Horror fans and film journalists were quick to criticize Blum, especially since the horror genre has proven to be incredibly fruitful for up-and-coming female directors in recent years. Katie Rife of The AVClub even put together a list of female horror directors for the producer in a post titled, “We rounded up 10 female horror directors for Jason Blum, who seems to have trouble finding them.” Blum reacted to the backlash by apologizing and thanking those who put him on blast.

“Thank you for calling me out on my dumb comments in that interview,” Blum wrote in a statement posted to his Twitter page. “I made a stupid mistake. I spoke too quickly about a serious issue — an issue I am passionate about.”
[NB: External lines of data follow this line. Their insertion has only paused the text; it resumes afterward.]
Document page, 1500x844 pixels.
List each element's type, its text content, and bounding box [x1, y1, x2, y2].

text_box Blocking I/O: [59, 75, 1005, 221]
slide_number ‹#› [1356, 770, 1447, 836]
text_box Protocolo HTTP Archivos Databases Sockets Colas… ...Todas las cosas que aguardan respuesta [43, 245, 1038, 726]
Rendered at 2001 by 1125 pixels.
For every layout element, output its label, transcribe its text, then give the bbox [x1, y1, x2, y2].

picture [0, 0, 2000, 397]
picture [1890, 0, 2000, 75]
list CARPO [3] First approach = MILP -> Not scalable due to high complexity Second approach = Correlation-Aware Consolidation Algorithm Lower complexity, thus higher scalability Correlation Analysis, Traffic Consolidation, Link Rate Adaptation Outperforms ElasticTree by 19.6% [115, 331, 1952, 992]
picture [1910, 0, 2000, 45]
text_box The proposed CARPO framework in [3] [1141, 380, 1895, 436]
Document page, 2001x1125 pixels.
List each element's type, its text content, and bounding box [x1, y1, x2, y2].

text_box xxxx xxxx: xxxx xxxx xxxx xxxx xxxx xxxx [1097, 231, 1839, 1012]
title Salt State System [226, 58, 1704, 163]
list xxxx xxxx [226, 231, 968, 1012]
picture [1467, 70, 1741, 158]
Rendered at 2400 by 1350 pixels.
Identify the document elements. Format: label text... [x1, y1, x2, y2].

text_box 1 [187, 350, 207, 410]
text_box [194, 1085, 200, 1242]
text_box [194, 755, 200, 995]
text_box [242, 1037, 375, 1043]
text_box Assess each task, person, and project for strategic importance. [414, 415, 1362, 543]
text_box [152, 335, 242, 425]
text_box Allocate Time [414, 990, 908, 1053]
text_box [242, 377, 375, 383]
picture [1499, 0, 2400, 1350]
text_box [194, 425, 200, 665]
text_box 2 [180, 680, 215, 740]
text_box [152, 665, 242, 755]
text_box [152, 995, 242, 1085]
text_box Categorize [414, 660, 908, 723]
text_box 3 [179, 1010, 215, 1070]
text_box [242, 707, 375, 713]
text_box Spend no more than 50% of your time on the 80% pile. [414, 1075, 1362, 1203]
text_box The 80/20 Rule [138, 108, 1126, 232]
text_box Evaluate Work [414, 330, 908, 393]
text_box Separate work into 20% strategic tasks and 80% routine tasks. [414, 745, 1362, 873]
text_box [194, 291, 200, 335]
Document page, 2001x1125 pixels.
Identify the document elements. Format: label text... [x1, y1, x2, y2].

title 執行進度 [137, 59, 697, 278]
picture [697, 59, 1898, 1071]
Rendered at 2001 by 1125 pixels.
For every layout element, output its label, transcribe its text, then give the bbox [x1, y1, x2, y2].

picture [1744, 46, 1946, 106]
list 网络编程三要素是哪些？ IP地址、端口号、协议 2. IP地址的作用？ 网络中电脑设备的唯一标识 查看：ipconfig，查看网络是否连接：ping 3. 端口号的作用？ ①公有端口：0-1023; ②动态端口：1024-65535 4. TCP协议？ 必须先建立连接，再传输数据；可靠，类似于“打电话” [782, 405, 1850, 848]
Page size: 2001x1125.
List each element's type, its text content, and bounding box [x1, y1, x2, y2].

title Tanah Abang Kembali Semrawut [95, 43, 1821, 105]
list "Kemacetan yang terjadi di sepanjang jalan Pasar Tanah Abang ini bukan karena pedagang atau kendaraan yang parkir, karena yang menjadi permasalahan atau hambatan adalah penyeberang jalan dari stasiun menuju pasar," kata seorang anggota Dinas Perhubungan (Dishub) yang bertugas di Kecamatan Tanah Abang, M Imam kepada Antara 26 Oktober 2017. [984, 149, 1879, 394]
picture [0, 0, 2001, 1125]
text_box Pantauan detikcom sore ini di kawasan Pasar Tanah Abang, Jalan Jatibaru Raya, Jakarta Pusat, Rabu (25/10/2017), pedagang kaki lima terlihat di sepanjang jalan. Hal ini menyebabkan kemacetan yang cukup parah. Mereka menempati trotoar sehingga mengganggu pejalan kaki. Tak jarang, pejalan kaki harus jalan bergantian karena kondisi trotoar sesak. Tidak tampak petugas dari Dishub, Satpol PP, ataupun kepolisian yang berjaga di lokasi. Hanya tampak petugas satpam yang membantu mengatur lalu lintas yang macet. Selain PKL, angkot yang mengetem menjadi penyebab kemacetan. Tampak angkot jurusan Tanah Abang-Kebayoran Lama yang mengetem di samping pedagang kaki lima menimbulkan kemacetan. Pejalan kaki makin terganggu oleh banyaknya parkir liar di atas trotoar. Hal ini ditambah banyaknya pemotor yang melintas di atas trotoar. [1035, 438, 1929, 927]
Blum noted that “over 50 percent of Blumhouse execs are women” and some of the company’s “most successful franchises are anchored by women,” including the new “Halloween.” Jamie Lee Curtis reprises her role of Laurie Strode in the movie, but the actress also served as executive producer. As Blum told Polygon, Curtis was a “very powerful, creative leader” and was involved in script development, casting, production, post-production, and marketing.

“We have not done a good enough job working with female directors and it is not because they don’t exist,” Blum wrote in his apology. “I heard from many today. The way my passion came out was dumb. And for that I am sorry. I will do better.”

Blumhouse’s “Halloween” opens nationwide October 19 via Universal Pictures.